▶ [SOURCE DATA]
------------------------------
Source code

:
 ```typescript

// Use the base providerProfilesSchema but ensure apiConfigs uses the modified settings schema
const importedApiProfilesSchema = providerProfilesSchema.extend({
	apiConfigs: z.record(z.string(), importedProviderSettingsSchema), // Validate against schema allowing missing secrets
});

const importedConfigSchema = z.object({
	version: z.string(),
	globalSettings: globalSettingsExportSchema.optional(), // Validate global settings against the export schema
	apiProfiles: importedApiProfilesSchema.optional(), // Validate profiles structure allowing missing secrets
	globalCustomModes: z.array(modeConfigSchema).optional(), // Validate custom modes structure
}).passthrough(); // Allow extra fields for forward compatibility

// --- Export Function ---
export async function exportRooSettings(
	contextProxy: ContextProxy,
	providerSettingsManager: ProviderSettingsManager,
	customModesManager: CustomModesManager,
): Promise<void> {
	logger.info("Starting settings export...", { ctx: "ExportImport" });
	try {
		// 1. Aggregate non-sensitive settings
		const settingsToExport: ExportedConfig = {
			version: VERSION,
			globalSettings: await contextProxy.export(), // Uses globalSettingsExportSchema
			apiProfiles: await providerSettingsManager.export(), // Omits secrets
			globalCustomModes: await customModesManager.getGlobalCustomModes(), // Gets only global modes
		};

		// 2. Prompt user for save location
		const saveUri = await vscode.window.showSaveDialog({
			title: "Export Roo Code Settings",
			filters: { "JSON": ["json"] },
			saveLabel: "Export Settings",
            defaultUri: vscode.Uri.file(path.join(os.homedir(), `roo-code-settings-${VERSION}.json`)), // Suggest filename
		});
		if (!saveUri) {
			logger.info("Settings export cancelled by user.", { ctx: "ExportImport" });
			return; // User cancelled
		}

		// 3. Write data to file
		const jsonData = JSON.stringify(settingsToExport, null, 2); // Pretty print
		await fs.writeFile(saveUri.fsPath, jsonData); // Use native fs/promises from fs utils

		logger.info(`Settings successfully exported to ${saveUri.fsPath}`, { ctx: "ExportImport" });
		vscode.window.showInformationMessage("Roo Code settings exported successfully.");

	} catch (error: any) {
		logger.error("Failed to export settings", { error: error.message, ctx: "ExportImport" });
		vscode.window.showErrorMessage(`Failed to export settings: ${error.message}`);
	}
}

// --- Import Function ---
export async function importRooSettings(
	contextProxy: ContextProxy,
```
------------------------------
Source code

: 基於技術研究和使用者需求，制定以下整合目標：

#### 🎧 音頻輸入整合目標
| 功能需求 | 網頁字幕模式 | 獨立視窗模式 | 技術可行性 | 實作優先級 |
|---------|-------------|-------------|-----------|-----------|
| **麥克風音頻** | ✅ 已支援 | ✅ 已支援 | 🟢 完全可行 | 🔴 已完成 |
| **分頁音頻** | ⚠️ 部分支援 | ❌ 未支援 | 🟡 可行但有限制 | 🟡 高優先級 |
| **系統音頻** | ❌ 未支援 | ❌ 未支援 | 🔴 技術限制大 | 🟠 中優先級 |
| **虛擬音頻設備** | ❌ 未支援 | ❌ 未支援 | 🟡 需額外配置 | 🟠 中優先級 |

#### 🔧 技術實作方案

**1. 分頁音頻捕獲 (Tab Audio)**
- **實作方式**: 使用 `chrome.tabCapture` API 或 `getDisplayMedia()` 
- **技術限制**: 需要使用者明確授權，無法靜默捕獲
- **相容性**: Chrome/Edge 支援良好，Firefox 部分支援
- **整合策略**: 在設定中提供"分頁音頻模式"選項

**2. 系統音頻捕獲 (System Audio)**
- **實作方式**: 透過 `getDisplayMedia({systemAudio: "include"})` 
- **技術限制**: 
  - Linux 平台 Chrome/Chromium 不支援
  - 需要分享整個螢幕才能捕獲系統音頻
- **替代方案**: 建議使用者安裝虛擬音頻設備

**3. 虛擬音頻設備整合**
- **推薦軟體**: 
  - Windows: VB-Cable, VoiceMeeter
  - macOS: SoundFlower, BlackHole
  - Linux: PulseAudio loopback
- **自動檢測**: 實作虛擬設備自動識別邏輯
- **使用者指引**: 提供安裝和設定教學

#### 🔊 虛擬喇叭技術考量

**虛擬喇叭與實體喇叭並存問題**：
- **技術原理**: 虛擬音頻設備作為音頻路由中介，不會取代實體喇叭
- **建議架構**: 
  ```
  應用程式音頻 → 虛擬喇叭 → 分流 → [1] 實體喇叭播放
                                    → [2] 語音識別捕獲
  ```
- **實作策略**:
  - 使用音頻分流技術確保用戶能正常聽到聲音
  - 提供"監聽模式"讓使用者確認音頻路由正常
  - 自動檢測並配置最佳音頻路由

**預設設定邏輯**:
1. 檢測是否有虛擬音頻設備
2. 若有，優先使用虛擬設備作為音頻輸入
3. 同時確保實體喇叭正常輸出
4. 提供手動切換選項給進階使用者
------------------------------
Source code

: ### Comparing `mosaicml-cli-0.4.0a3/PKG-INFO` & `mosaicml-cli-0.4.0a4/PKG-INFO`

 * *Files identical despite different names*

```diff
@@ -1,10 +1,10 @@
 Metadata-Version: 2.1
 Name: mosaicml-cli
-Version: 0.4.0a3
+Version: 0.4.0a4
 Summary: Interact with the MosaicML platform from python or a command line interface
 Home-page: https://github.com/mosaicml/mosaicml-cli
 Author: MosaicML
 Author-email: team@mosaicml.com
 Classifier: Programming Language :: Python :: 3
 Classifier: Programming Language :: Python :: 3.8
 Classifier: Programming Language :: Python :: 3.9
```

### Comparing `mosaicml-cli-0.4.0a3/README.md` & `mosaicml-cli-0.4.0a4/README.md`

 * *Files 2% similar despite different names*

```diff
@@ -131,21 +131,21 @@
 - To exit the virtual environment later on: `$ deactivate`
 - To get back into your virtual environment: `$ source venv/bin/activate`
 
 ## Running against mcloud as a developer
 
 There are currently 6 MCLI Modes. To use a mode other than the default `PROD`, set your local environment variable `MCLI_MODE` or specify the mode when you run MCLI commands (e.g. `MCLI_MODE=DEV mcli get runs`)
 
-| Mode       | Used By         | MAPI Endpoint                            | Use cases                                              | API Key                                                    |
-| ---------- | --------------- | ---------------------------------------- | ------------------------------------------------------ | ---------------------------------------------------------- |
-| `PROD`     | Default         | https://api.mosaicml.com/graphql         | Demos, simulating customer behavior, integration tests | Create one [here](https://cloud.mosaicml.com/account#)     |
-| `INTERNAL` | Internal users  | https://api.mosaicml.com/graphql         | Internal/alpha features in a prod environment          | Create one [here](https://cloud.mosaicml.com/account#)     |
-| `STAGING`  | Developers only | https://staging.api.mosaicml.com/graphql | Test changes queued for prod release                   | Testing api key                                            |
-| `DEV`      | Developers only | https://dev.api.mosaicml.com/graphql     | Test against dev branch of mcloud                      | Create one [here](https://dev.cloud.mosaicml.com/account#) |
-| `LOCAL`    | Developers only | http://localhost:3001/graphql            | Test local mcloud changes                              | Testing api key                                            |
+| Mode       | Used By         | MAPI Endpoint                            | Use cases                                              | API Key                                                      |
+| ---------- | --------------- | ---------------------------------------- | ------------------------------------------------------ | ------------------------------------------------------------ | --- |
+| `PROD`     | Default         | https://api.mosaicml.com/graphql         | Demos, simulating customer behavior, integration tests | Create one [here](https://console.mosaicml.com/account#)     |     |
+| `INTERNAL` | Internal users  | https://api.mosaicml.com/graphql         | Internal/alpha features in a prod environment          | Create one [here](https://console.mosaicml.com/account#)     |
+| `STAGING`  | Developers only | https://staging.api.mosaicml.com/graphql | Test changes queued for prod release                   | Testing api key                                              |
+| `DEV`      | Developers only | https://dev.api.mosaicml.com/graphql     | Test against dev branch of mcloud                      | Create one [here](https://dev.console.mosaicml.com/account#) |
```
------------------------------
▶ [WORK TASK] In the data above, retype exactly and only the lines between the one holding "分頁音頻捕獲 (Tab Audio)**" and the one holding "#### 🔊 虛擬喇叭技術考量", inclusive.

▶ [FINISHED EXERCISE]
**1. 分頁音頻捕獲 (Tab Audio)**
- **實作方式**: 使用 `chrome.tabCapture` API 或 `getDisplayMedia()` 
- **技術限制**: 需要使用者明確授權，無法靜默捕獲
- **相容性**: Chrome/Edge 支援良好，Firefox 部分支援
- **整合策略**: 在設定中提供"分頁音頻模式"選項

**2. 系統音頻捕獲 (System Audio)**
- **實作方式**: 透過 `getDisplayMedia({systemAudio: "include"})` 
- **技術限制**: 
  - Linux 平台 Chrome/Chromium 不支援
  - 需要分享整個螢幕才能捕獲系統音頻
- **替代方案**: 建議使用者安裝虛擬音頻設備

**3. 虛擬音頻設備整合**
- **推薦軟體**: 
  - Windows: VB-Cable, VoiceMeeter
  - macOS: SoundFlower, BlackHole
  - Linux: PulseAudio loopback
- **自動檢測**: 實作虛擬設備自動識別邏輯
- **使用者指引**: 提供安裝和設定教學

#### 🔊 虛擬喇叭技術考量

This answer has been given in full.